The move comes shortly after Nokia chief executive Stephen Elop, himself formerly of Microsoft, told his staff in an internal memo - quickly leaked - that Nokia was 'standing on a burning platform' and needed to make major changes.
The changes Elop had in mind, it turns out, mostly centered around a landmark partnership with his former employer that saw Nokia all but ditching its home-grown Symbian and MeeGo platforms in favour of the Windows Phone series from Microsoft.
While that push towards his former employer has been met with scorn from Nokia shareholders, this latest news is likely to really put the cat among the pigeons - putting, as it does, a second loyal Microsoftie in a major position of power
"I am very excited to be part of the Nokia team at this time of change and incredible opportunity," Weber claimed in a prepared statement. "Nokia's new strategy will open up new possibilities, and we look forward to meeting and exceeding our customers' expectations in this market.

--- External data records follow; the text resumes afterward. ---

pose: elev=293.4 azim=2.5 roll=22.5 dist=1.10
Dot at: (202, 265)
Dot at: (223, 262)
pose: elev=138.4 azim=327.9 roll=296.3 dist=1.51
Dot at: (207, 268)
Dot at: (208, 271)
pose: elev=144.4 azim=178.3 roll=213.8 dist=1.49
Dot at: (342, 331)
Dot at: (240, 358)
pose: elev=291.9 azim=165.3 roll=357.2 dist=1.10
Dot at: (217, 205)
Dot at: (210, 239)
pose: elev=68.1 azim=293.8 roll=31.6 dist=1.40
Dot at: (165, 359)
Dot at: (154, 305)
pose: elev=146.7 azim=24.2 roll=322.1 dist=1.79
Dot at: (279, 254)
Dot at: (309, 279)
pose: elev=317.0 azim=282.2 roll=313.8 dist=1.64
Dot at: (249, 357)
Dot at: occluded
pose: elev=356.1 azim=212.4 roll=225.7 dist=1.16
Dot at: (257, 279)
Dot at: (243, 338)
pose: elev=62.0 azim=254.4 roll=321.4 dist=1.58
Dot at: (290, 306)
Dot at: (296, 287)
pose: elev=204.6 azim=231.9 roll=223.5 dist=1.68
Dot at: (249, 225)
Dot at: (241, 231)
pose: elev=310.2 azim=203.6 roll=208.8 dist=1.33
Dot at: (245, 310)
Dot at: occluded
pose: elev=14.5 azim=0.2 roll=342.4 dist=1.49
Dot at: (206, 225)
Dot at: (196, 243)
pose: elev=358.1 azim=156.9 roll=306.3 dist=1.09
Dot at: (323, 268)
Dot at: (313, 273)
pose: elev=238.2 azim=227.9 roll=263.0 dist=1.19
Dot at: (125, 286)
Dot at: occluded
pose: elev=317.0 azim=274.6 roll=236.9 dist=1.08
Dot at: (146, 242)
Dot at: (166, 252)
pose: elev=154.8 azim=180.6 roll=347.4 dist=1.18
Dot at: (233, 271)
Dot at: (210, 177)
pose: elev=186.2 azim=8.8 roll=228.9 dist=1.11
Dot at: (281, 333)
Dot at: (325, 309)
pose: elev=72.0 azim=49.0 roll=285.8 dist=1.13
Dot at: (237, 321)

We will work relentlessly on winning the trust of our customers and the hearts of consumers."
While it's heart-warming to see Weber worrying about the customers, his first job should perhaps be looking somewhat closer to home. Since Elop's memo was circulated and the news of a partnership with Microsoft announced, staff have been panicking and revolting, walking out in protest over the company's new direction.
As more news comes out of Nokia's headquarters, Microsoft's interest in the company is beginning to look more and more like a stealth takeover. We already know that the company is investing vast quantities of money into Nokia, and now appears to be replacing staff in key positions with Microsoft-friendly veterans.
It's not enough to prompt an investigation by the Monopolies Commission just yet, but it's something shareholders should be keeping a close eye on.